> **TASK INPUTS**
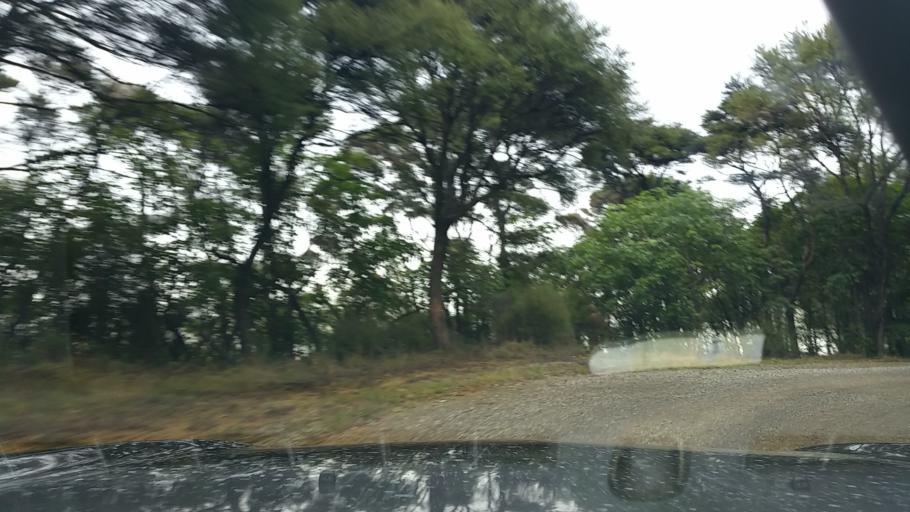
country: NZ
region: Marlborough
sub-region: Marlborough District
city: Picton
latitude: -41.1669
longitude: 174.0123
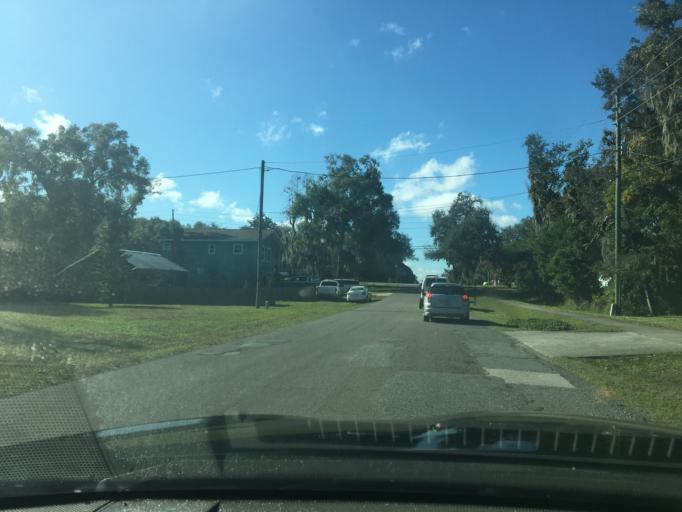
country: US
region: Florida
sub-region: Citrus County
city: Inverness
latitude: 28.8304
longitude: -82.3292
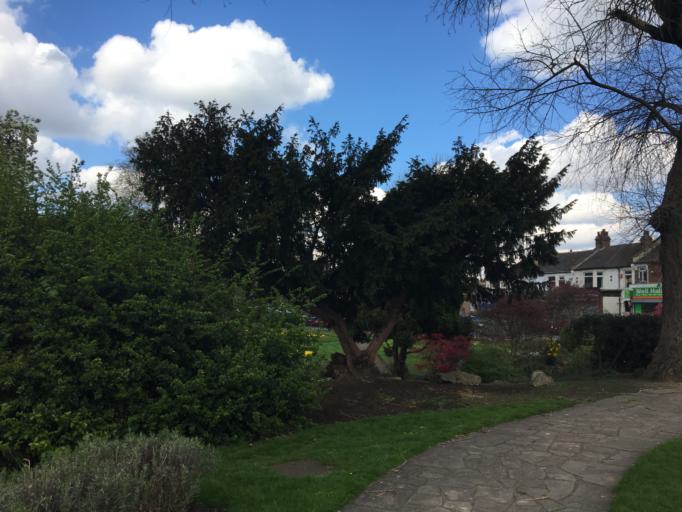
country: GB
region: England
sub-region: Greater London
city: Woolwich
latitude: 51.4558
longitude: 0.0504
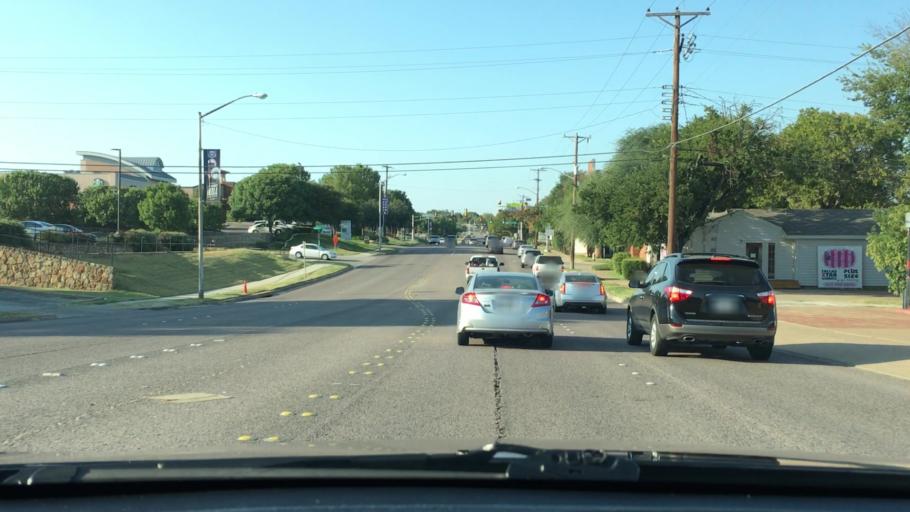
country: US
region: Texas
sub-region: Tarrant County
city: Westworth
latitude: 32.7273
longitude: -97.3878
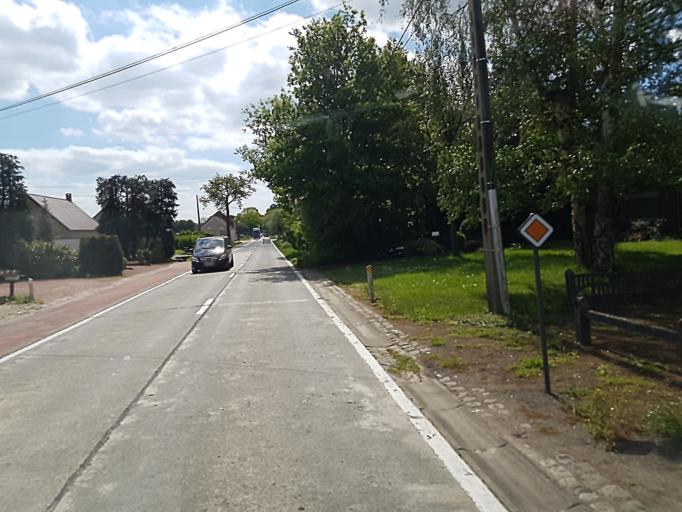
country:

> **WHAT THIS TASK INVOLVES**
Copy every line of the data above without any changes, but omit the pictures.

> **WRITTEN ANSWER**
country: NZ
region: Marlborough
sub-region: Marlborough District
city: Picton
latitude: -41.1669
longitude: 174.0123
country: US
region: Florida
sub-region: Citrus County
city: Inverness
latitude: 28.8304
longitude: -82.3292
country: GB
region: England
sub-region: Greater London
city: Woolwich
latitude: 51.4558
longitude: 0.0504
country: US
region: Texas
sub-region: Tarrant County
city: Westworth
latitude: 32.7273
longitude: -97.3878
country:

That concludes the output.